- Material provided
+---+

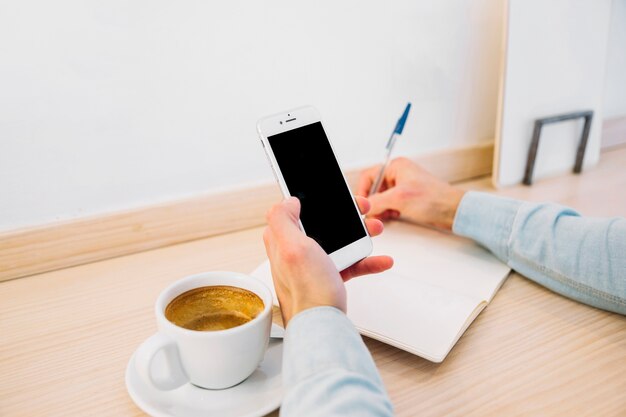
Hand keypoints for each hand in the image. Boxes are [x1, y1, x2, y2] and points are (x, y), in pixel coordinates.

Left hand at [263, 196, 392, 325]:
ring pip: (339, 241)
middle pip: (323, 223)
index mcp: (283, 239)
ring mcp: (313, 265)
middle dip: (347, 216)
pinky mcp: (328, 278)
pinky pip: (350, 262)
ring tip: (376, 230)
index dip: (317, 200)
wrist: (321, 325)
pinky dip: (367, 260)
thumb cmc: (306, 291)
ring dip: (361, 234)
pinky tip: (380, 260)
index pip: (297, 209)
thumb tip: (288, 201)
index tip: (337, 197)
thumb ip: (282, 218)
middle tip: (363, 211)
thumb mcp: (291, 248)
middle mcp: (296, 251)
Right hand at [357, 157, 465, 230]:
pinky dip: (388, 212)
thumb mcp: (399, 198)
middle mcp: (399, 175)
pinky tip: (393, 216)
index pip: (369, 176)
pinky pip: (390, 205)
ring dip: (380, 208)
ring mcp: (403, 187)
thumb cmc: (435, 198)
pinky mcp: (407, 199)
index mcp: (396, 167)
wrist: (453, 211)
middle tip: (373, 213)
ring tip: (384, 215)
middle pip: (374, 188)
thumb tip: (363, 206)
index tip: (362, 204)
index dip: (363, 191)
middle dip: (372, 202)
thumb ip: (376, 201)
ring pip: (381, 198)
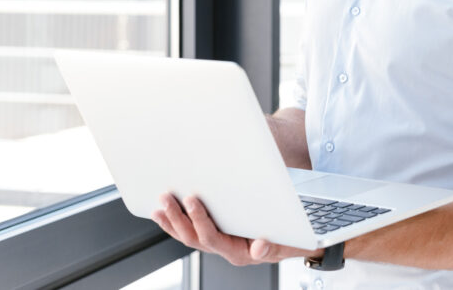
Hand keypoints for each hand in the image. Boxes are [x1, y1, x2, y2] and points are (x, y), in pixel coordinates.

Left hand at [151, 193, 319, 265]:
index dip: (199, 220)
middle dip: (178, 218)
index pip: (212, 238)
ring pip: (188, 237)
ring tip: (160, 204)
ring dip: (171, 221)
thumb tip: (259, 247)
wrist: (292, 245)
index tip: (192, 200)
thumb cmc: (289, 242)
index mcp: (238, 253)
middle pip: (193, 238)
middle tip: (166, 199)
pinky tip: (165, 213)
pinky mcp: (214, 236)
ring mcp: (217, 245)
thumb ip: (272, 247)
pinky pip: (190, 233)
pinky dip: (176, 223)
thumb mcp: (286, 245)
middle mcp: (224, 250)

+---+

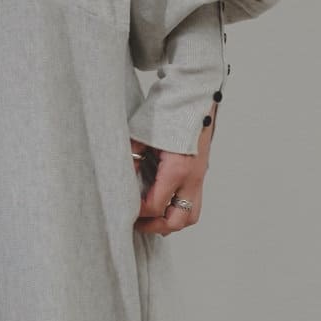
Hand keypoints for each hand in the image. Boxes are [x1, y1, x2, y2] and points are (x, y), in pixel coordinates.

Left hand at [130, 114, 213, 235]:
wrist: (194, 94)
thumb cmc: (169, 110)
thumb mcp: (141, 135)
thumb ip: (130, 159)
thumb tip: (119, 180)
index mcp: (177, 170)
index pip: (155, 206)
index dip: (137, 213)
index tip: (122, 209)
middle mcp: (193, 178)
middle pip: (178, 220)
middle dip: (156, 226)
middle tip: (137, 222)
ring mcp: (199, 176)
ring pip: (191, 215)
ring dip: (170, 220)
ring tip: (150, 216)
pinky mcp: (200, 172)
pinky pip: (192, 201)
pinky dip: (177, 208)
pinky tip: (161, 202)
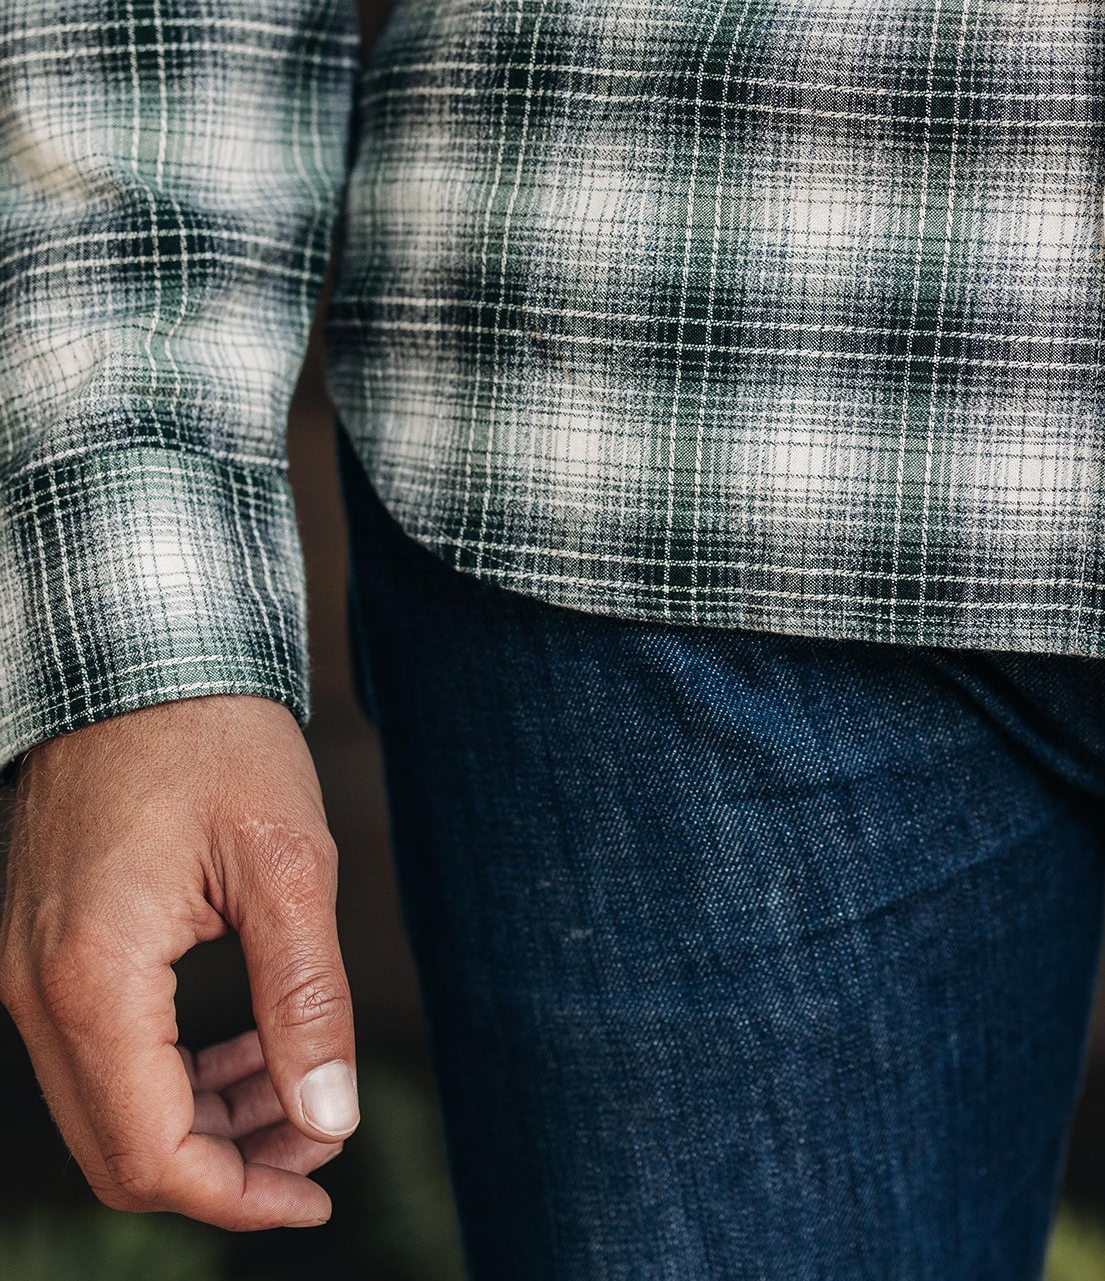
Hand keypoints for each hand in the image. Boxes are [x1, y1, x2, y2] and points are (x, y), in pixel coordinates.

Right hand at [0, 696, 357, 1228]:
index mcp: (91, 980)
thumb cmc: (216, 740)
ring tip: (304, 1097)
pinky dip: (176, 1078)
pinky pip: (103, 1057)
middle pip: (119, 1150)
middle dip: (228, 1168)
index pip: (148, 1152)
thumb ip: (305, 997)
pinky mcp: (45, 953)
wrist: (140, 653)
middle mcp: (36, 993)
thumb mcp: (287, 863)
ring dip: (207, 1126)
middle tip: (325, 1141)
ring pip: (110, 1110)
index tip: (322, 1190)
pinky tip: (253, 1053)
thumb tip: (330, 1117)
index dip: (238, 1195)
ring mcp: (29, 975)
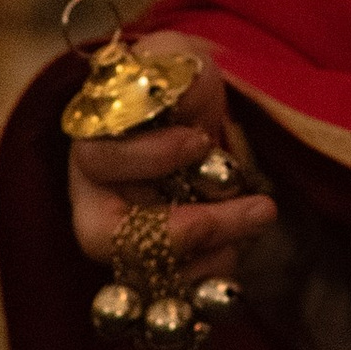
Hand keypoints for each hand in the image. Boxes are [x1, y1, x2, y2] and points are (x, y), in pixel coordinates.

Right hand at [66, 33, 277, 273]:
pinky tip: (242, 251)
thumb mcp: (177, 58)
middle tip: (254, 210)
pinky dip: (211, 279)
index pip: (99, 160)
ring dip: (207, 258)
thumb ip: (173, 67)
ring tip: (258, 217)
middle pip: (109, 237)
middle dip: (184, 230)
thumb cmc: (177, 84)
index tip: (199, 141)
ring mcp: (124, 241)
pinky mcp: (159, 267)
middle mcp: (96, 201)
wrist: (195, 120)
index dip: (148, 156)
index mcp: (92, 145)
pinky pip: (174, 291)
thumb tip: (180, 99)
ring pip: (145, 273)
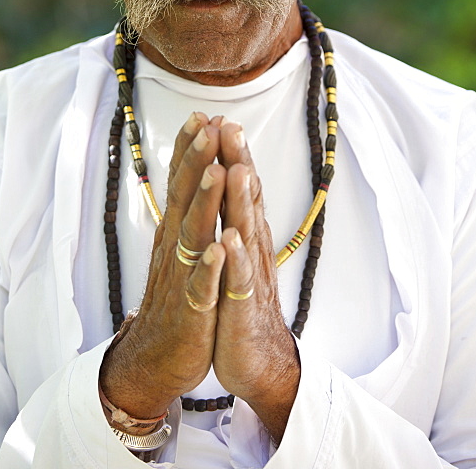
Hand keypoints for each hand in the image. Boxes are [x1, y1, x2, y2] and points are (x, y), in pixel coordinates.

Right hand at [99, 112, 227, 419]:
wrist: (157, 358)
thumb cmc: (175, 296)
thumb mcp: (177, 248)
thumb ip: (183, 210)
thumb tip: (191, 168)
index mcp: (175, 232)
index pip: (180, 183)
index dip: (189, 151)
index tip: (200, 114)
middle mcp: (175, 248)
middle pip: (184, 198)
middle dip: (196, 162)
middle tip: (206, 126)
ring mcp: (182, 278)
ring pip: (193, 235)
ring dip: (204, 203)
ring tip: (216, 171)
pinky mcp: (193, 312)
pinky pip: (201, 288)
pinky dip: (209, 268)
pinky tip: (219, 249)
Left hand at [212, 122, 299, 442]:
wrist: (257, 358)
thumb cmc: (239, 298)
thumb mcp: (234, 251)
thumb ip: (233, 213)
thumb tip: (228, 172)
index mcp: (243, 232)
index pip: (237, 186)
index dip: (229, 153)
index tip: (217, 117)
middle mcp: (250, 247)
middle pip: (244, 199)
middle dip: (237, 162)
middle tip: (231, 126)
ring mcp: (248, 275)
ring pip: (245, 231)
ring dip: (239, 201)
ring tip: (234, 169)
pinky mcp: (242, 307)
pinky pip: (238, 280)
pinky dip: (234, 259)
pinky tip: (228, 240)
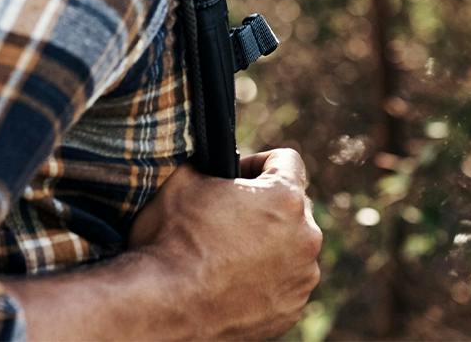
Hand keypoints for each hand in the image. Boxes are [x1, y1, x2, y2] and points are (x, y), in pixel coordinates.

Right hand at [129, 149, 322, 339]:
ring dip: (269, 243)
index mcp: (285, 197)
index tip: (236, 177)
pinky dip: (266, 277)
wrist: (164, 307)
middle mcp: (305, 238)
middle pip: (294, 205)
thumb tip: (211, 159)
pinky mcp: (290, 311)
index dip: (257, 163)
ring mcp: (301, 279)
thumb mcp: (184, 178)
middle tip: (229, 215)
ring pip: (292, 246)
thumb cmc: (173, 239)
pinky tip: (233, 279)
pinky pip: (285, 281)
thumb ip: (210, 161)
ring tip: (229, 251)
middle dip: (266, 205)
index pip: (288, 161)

+---+

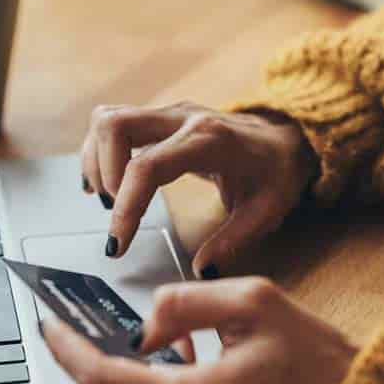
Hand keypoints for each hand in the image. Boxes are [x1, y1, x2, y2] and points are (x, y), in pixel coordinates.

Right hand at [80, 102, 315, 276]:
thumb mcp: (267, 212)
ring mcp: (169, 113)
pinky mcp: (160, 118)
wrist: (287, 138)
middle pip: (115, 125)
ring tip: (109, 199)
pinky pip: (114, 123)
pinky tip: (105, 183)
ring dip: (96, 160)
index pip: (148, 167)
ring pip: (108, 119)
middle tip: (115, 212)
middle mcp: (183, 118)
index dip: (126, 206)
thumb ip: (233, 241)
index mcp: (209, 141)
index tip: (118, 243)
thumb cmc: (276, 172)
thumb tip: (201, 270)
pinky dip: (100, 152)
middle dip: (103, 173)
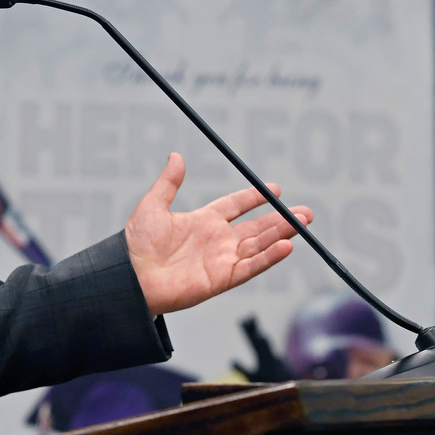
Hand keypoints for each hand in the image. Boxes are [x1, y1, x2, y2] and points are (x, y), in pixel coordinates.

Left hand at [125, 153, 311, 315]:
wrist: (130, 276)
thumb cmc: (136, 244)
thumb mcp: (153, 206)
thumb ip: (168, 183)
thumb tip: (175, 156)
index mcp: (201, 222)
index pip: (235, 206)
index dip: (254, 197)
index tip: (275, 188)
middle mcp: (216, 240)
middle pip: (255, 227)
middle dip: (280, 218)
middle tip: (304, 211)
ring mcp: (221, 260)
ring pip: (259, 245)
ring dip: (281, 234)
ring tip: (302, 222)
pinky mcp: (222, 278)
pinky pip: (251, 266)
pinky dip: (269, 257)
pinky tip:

+---+

- Exercise goal
All lines above from the one containing "index tip: (362, 204)" up to and including the one containing "middle mcp: (224, 250)" are to be set down exactly, and nothing else. Leave images out.

- Solution below
index tip: (362, 204)
index dip: (363, 191)
middle dip: (372, 202)
thumb ip: (376, 201)
ring pip: (381, 198)
Hand keypoints for each hand in the image. Boxes are [x1, y1, x2, y2] and points are (x, y), in pixel coordinates.

Left hand at [151, 193, 319, 265]:
index dip: (199, 220)
middle dip: (178, 218)
index pip: (212, 238)
ring pip: (188, 237)
ring tip: (160, 204)
ring dip: (171, 221)
thumb tip: (259, 247)
wrist: (292, 245)
index tip: (192, 200)
thumb cmc: (289, 242)
index mcp: (238, 253)
middle pip: (193, 238)
middle tip: (166, 199)
pinky tip: (165, 213)
pinky mcp: (214, 236)
ring mcp: (217, 245)
thumb ip: (272, 247)
pinky pip: (190, 233)
pinky dip: (176, 223)
thumb mcp: (286, 245)
middle mcp: (224, 250)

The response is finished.